PROBLEM LINK:
Practice
Contest: Division 1
Contest: Division 2
Contest: Division 3
Contest: Division 4
Author: abhigyan1245
Tester: kingmessi
Editorialist: iceknight1093
DIFFICULTY:
simple
PREREQUISITES:
None
PROBLEM:
You’re given three binary strings of the same length.
In one move, you can choose two of them and swap one character from each.
Find the minimum number of moves needed to make each binary string contain only a single type of character.
EXPLANATION:
We’re only allowed to swap characters around between strings, which means the overall count of zeros and ones cannot change.
Let c_0 denote the number of zeros and c_1 denote the number of ones, across all three strings. We’ll have c_0 + c_1 = 3N.
Observe that if c_0 is not a multiple of N, no solution can exist: this is because in the final state we want every string to contain either no zeros or N zeros; so c_0 will increase by either 0 or N.
This gives us only four possible options for what c_0 can possibly be: 0, N, 2N, 3N.
Note that 0 and 3N are trivial cases (corresponding to all characters being 1 and all characters being 0, respectively) - for both of them the answer is just 0 since all characters will be equal.
Now, let’s look at c_0 = N.
There are N zeros (and so 2N ones). That means, in the end, there must be exactly one string that’s filled with zeros, and the other two will be filled with ones.
Let’s fix S_i (1 \leq i \leq 3) to be the string that’s all zeros in the end.
Now, suppose S_i has k ones.
Each swap operation can remove only one of them from S_i, so we need at least k swap operations to remove them all from it.
It’s not hard to see that we can use exactly k operations to remove them all: in every swap, choose a 1 remaining in S_i and a 0 that’s outside S_i (which will always exist, since there are N zeros and not all of them are in S_i), and swap them.
So, after k swaps, S_i will be all zeros - which in turn means the other two strings will be all ones, and we’re done!
So, if c_0 = N, the answer is just the minimum number of ones in any of the strings.

PROVIDED RECORDS
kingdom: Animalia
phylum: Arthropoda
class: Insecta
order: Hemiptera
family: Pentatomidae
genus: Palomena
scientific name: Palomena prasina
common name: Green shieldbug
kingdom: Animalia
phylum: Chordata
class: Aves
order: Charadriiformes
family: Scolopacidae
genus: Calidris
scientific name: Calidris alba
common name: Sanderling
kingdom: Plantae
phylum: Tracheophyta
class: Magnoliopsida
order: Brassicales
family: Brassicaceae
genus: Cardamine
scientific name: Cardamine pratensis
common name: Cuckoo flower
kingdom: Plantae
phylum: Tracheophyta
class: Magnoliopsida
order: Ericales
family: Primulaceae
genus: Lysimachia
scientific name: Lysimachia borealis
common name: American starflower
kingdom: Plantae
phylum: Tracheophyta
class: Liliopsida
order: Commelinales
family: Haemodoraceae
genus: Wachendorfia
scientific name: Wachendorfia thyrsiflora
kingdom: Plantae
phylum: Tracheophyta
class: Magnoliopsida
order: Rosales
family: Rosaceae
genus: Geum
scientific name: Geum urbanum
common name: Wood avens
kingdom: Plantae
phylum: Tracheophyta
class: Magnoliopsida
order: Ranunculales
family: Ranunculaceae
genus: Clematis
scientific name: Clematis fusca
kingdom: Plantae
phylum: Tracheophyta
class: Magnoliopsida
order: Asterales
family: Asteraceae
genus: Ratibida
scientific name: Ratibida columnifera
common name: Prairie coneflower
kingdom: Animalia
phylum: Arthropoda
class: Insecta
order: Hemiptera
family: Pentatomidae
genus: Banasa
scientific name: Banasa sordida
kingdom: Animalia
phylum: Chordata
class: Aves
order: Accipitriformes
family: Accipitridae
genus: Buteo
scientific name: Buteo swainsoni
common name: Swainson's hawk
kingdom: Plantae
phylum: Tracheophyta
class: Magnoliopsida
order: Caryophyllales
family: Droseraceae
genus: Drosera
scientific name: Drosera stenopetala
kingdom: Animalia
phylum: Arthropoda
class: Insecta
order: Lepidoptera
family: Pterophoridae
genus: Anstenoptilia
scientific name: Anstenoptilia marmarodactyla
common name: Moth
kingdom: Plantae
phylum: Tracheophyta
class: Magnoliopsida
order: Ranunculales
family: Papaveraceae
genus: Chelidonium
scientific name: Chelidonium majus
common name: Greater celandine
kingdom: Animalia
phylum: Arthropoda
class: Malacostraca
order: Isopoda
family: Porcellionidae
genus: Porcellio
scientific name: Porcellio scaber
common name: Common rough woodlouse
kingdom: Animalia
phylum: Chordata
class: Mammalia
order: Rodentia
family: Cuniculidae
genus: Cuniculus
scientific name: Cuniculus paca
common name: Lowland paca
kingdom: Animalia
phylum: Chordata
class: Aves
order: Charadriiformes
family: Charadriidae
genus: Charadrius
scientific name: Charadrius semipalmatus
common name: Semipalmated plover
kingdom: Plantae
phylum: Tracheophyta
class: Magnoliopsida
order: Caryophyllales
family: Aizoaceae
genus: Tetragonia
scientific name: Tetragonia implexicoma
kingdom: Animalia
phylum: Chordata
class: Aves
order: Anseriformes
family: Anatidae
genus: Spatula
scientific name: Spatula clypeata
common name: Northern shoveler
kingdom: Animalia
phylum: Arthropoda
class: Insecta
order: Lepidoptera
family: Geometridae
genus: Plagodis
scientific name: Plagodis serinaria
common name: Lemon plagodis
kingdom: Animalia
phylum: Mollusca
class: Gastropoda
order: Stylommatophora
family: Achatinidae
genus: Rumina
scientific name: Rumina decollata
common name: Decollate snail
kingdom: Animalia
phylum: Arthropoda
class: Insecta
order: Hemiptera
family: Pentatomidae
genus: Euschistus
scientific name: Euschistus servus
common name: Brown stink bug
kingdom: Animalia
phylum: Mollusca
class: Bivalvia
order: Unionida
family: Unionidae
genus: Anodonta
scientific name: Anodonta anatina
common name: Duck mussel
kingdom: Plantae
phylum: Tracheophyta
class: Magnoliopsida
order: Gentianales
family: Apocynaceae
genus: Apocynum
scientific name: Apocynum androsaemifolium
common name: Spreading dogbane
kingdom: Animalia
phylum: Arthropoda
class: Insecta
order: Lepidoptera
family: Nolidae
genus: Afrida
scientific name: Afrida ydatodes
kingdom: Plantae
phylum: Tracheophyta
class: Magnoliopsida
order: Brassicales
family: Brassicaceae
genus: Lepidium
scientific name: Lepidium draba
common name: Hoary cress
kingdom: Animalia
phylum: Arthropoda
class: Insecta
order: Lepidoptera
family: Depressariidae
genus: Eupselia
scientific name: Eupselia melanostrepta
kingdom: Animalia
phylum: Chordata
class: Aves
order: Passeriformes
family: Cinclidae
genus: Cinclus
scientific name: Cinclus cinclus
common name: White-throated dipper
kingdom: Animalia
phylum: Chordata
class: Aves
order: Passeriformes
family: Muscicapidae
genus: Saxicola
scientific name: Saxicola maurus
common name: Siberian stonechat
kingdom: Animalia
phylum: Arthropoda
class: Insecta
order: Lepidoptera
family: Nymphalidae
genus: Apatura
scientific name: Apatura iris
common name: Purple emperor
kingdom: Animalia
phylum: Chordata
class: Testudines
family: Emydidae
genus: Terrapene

TASK PROMPT
Answer these from the problem editorial:
(a) Who is listed as the tester?
(b) What four values can c_0 possibly take?
(c) When c_0 = N, what is the answer?

RESULT
(a) kingmessi
(b) 0, N, 2N and 3N
(c) The minimum number of ones in any of the strings